#### [Page extract]
----
I do not let Ethan leave my side. He acts strong for me, but I know he too, is terrified. We go into the ultrasound room. I had hoped the first time we'd be in a place like this together is listening to our baby's heartbeat. Instead, I am in an ugly johnny, open in the front, exposing myself to the world and looking at the inside of my boob on the ultrasound machine. It's not very interesting, just a lot of white stuff until BAM. There it is. My lump. E and I took to referring to it as "The Target." The Target has been found, the Target has been scanned. It looked like I thought it might; a near perfectly round black void in all the white. There it was. The radiologist was going to look at it right then and tell me. The NP finally comes back and says "we think it's a fibroadenoma, a benign solid mass." Think was not going to be good enough for me. She says "we can wait six months, ultrasound again, and biopsy if we need to. Or biopsy now, which is the only way to confirm 100%. " She gave me her card because I was to overwhelmed to say anything at that moment.
----
#### [Given data]
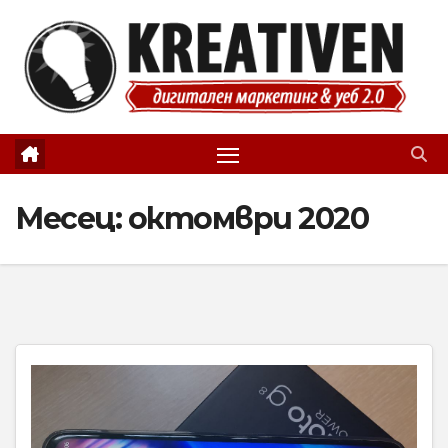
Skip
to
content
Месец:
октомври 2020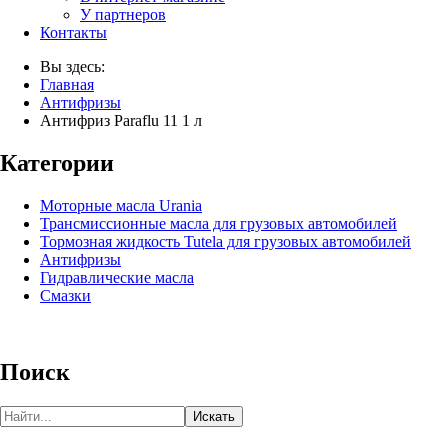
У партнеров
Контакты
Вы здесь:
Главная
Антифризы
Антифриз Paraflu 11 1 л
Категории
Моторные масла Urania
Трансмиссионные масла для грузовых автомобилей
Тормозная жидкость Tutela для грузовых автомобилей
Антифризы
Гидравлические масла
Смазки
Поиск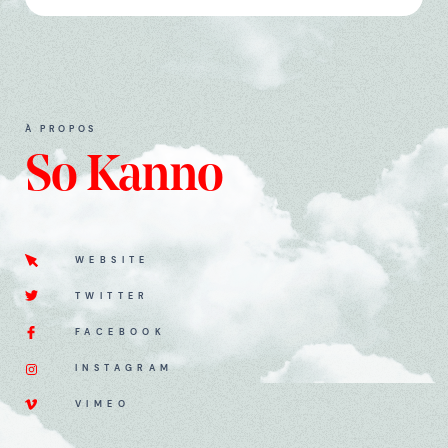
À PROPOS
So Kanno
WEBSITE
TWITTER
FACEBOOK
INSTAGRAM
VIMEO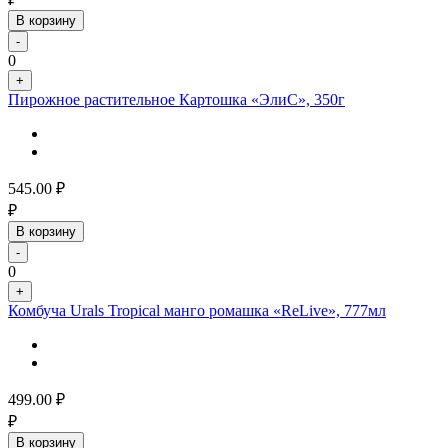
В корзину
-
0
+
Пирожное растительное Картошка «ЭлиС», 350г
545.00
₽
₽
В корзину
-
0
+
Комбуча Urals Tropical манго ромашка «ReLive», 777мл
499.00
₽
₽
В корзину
----
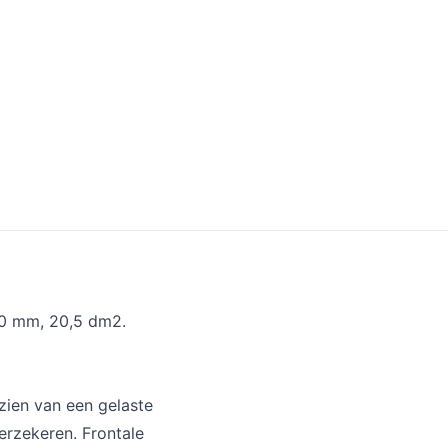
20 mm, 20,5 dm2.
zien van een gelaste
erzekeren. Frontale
----
#### [Activity]
Answer these questions about the ultrasound passage:
1. What name did the narrator and E use for the lump?
2. How did the lump look on the ultrasound screen?
3. What did the NP say they thought the lump was?
The data has no connection to the text.

#### [Task output]
1. "The Target."
2. A near perfectly round black void in all the white.
3. A fibroadenoma, a benign solid mass.